Hotel Indigo London Clerkenwell sits at 2 Clerkenwell Road, in the heart of one of London's most creative and design-forward districts. Taking its cues from the neighbourhood's rich heritage in clockmakers, goldsmiths and architects, the hotel was conceived as a celebration of the streets around it. Its interiors are layered with textured finishes, playful patterns and local design motifs — every detail rooted in place.
When a hotel is built around the idea of neighbourhood, putting the neighbourhood on the wall is not a decoration. It is a statement.
The Brief
Hotel Indigo commissioned Chisel & Mouse to create a large-format 3D map of Clerkenwell, centred on the hotel, to be installed in a recess in the lobby wall — covered in glass, lit from the edges with LEDs, and finished with a minimal white frame. The brief called for a piece that was art, geography, and talking point in one.
We worked closely with the hotel's interior designer throughout, coordinating on backboard specification, fixing details, and the way the piece would sit within its recess — the kind of collaboration that makes the difference between a map on a wall and a map that belongs there.
The Making
The map measures approximately 170 × 140 cm and is built from 99 individual 3D-printed tiles — eleven across, nine deep — each 15 × 15 cm. At approximately 1:2500 scale, the map covers an area of roughly 4.15 × 3.4 km: from the Shard in the south to the Barbican towers to the north, with the hotel at its centre.
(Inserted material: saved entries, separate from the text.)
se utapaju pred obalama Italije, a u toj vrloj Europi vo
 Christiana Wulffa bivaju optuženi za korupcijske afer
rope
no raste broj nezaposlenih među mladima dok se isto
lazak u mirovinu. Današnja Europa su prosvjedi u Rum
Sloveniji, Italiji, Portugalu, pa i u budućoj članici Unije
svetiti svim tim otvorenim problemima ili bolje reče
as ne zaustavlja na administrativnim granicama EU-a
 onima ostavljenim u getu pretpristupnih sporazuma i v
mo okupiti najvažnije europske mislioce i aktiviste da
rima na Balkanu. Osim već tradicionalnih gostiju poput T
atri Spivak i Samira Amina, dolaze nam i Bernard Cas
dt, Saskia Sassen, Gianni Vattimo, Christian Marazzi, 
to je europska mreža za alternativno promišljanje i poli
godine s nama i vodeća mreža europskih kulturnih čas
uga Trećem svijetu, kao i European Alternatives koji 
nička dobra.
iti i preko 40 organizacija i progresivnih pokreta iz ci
Every building across the map is modelled in white. The hotel itself is printed in brass and modelled to a greater level of detail than its neighbours — present, recognisable, the fixed point around which the city arranges itself. At this scale the Shard stands 12 cm tall; the Barbican towers reach around 5 cm. The city's topography becomes legible in miniature.
Installed in its recess and lit from the perimeter, the piece glows. The white city recedes; the brass hotel holds its ground.
The Delivery
The map was installed in the hotel lobby, set into the wall and covered in glass. It is the first thing many guests stop to look at. Clerkenwell's streets, the bend of the river, the cluster of towers to the south — it orients you, and then it rewards you for looking more closely. The hotel is there, exactly where you are standing.